Under Delaware law, where Hormel is incorporated, the company’s directors must choose returns when confronted with a clash between profits and the broader interests of society and the economy, which may “lead to overuse of antibiotics in raising livestock to increase profit, despite increasing antimicrobial resistance (“AMR”), or the ability of diseases to resist antibiotics,” the supporting statement noted.  

It also quoted the World Bank, which found that AMR may decrease global GDP by 3% by 2030, and by almost 4% by 2050. 

The results of the vote have not yet been announced, but Hormel Foods recommended shareholders reject HESTA’s proposal. It argued that such a report would not be “beneficial given the Company’s already robust antibiotic stewardship, continuous improvement and environmental sustainability efforts within our supply chain”. “The proposed study, focused on larger societal costs and impact to the GDP of antibiotics, would incur unnecessary expense without sufficient benefit to stockholders,” it added.  

Meta is currently seeking to exclude HESTA’s proposal via the US Securities and Exchange Commission’s (SEC) ‘no action’ process, the mechanism by which companies petition the power regulator for permission to exclude shareholder resolutions.     

The social media firm argued that the proposal is excludable as it touches on matters relating to ordinary business and because it is impermissibly vague.   

In email, HESTA’s CEO, Debby Blakey, told RI that companies that prioritise profits over “healthy social and environmental systems pose a significant financial risk to investors”.   

“We’re deeply concerned Meta Platform’s continued lack of content oversight can contribute to the spread of misinformation that can ultimately harm overall economic health and GDP, and therefore have a significant negative impact on financial returns we can generate for our members,” she wrote.   

Meta is also seeking to exclude proposals from seasoned US-based SRI investors on social harms associated with its business, including one calling for an independent human rights impact assessment filed by Mercy Investment Services.
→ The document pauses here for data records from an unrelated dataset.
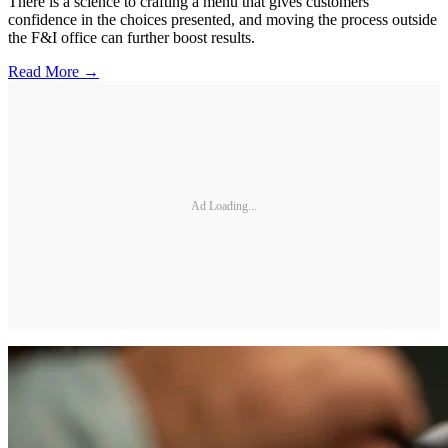
There is a science to crafting a menu that gives customers
confidence in the choices presented, and moving the process outside
the F&I office can further boost results.
Read More →
Ad Loading...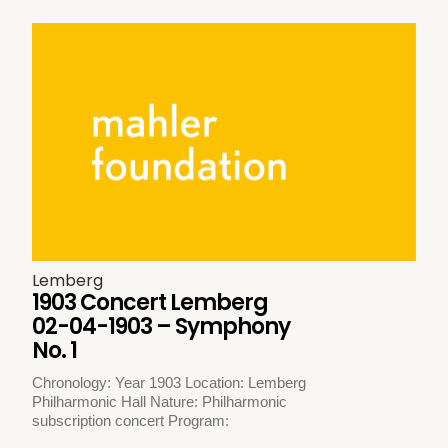
Lemberg
1903 Concert Lemberg
02-04-1903 – Symphony
No. 1
Chronology: Year 1903 Location: Lemberg
Philharmonic Hall Nature: Philharmonic
subscription concert Program: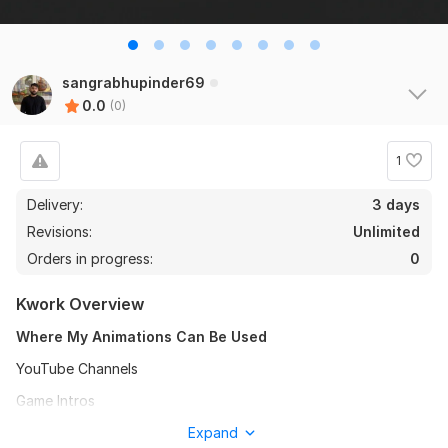
sangrabhupinder69
0.0
(0)
1
Delivery:
3 days
Revisions:
Unlimited
Orders in progress:
0
Kwork Overview
Where My Animations Can Be Used
YouTube Channels
Game Intros
Website Intros
Expand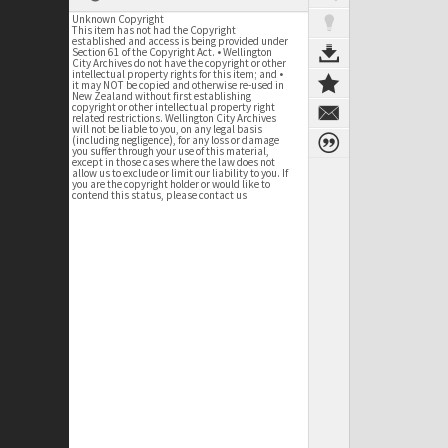
Unknown Copyright
This item has not had the Copyright
established and access is being provided under
Section 61 of the Copyright Act. • Wellington
City Archives do not have the copyright or other
intellectual property rights for this item; and •
it may NOT be copied and otherwise re-used in
New Zealand without first establishing
copyright or other intellectual property right
related restrictions. Wellington City Archives
will not be liable to you, on any legal basis
(including negligence), for any loss or damage
you suffer through your use of this material,
except in those cases where the law does not
allow us to exclude or limit our liability to you. If
you are the copyright holder or would like to
contend this status, please contact us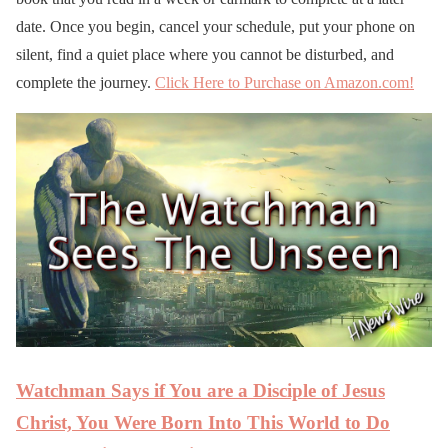
date. Once you begin, cancel your schedule, put your phone on
silent, find a quiet place where you cannot be disturbed, and
complete the journey.
Click Here to Purchase on Amazon.com!
Watchman Says if You are a Disciple of Jesus
Christ, You Were Born Into This World to Do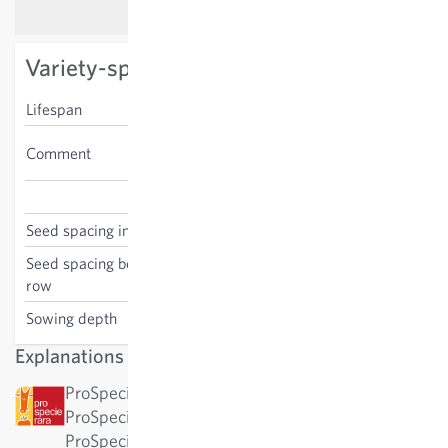
Variety-specific characteristics
Lifespan
bi- or perennial
cut flower, good for
Comment
pollinators
Dianthus barbatus
Seed spacing in the row
30 cm
Seed spacing between the
30 cm
row
Sowing depth
0.5-1 cm
Explanations
ProSpecieRara: This variety has been awarded by
ProSpecieRara as a rare or old variety.
ProSpecieRara is a foundation dedicated to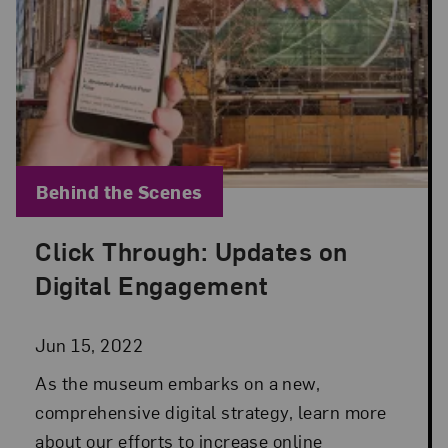
Blog Category:
Behind the Scenes
Click Through: Updates on
Posted: Jun 15, 2022 in Behind the Scenes
Digital Engagement
Jun 15, 2022
As the museum embarks on a new,
comprehensive digital strategy, learn more
about our efforts to increase online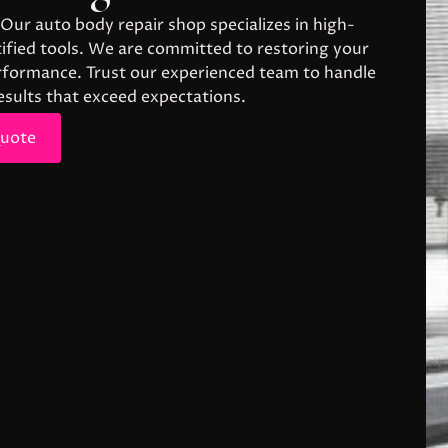
 Our auto body repair shop specializes in high-
rtified tools. We are committed to restoring your
performance. Trust our experienced team to handle
results that exceed expectations.
Quote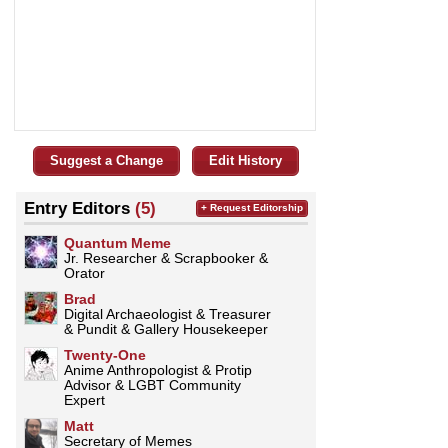
Suggest a Change
Edit History
Entry Editors
(5)
+ Request Editorship
Quantum Meme
Jr. Researcher & Scrapbooker &
Orator
Brad
Digital Archaeologist & Treasurer
& Pundit & Gallery Housekeeper
Twenty-One
Anime Anthropologist & Protip
Advisor & LGBT Community
Expert
Matt
Secretary of Memes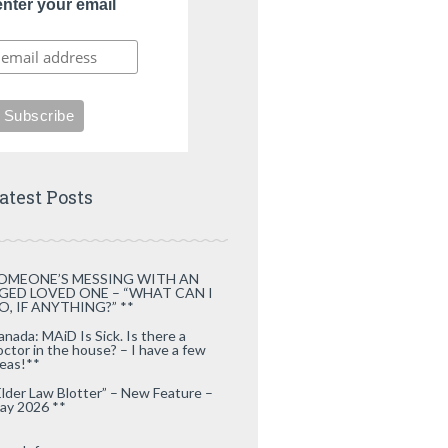
enter your email
atest Posts
OMEONE’S MESSING WITH AN
GED LOVED ONE – “WHAT CAN I
O, IF ANYTHING?” **
anada: MAiD Is Sick. Is there a
octor in the house? – I have a few
deas!**
Elder Law Blotter” – New Feature –
ay 2026 **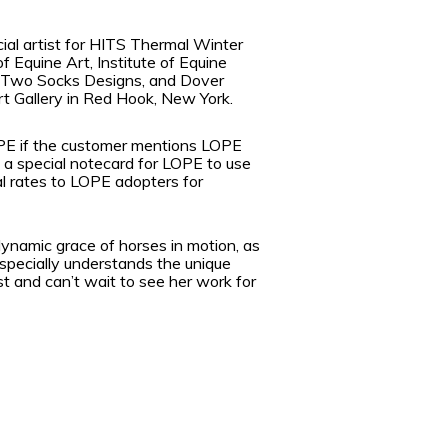
al artist for HITS Thermal Winter
 Equine Art, Institute of Equine
of Two Socks Designs, and Dover
rt Gallery in Red Hook, New York.
 LOPE if the customer mentions LOPE
g a special notecard for LOPE to use
ial rates to LOPE adopters for
dynamic grace of horses in motion, as
specially understands the unique
t and can’t wait to see her work for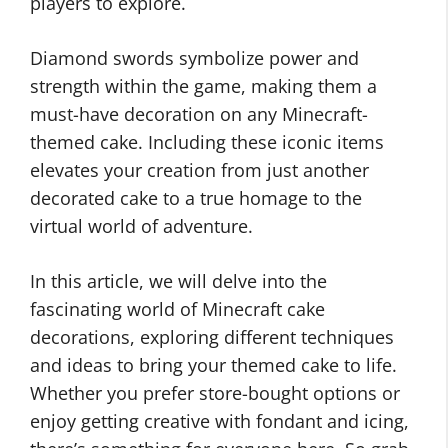
players to explore.
Diamond swords symbolize power and
strength within the game, making them a
must-have decoration on any Minecraft-
themed cake. Including these iconic items
elevates your creation from just another
decorated cake to a true homage to the
virtual world of adventure.
In this article, we will delve into the
fascinating world of Minecraft cake
decorations, exploring different techniques
and ideas to bring your themed cake to life.
Whether you prefer store-bought options or
enjoy getting creative with fondant and icing,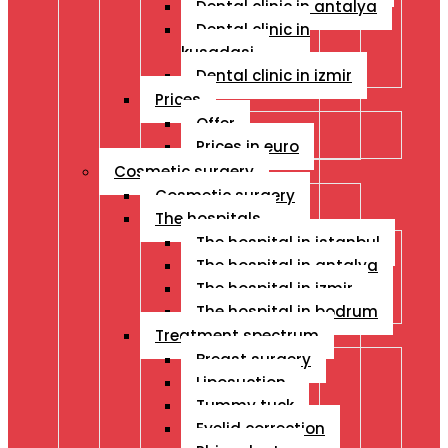
Dental clinic in antalya
Dental clinic in
kusadasi
Dental clinic in izmir
Prices
Offer
Prices in euro
Cosmetic surgery
Cosmetic surgery
The hospitals
The hospital in istanbul
The hospital in antalya
The hospital in izmir
The hospital in bodrum
Treatment spectrum
Breast surgery
Liposuction
Tummy tuck
Eyelid correction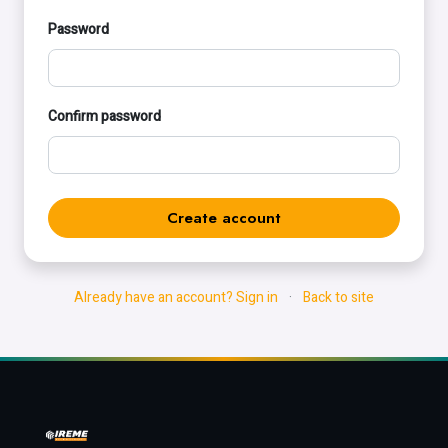
Password
Confirm password
Create account
Already have an account? Sign in
·
Back to site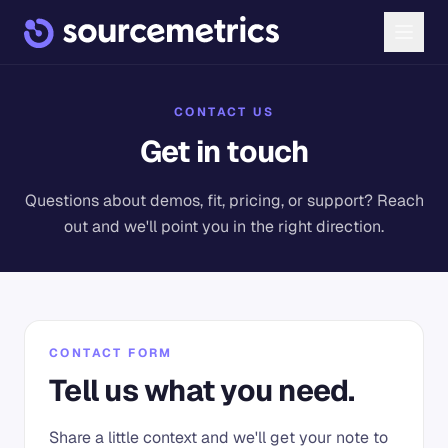
CONTACT US
Get in touch
Questions about demos, fit, pricing, or support? Reach
out and we'll point you in the right direction.
CONTACT FORM
Tell us what you need.
Share a little context and we'll get your note to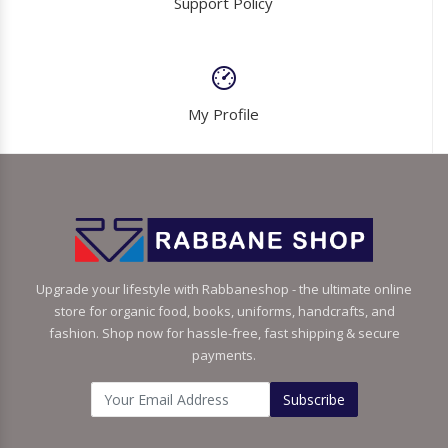
Support Policy
My Profile
Upgrade your lifestyle with Rabbaneshop - the ultimate online
store for organic food, books, uniforms, handcrafts, and
fashion. Shop now for hassle-free, fast shipping & secure
payments.
Subscribe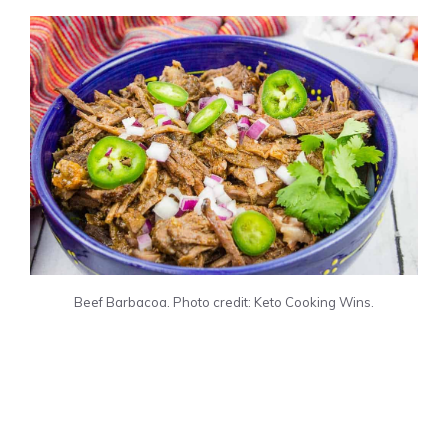
Beef Barbacoa. Photo credit: Keto Cooking Wins.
Another proposal filed by Arjuna Capital is asking for an independent report and advisory shareholder vote on the social media giant’s metaverse project. The third-party assessment should cover “potential psychological and civil and human rights harms to users that may be caused by the use and abuse of the platform,” the activist wrote.

The company argued that both these proposals fall foul of the SEC’s ordinary business rule. 

Given the new orientation at the SEC, it is likely that the proposals will go to the vote at Meta’s annual general meeting, but even if they do, the dual class share structure at company means that tallies will be skewed due to management’s disproportionate voting power. Meta’s founder Mark Zuckerberg, for example, reportedly casts more than half of the firm’s votes, despite owning less than 13% of the stock.   

Meta had not responded to a request for comment at the time of writing.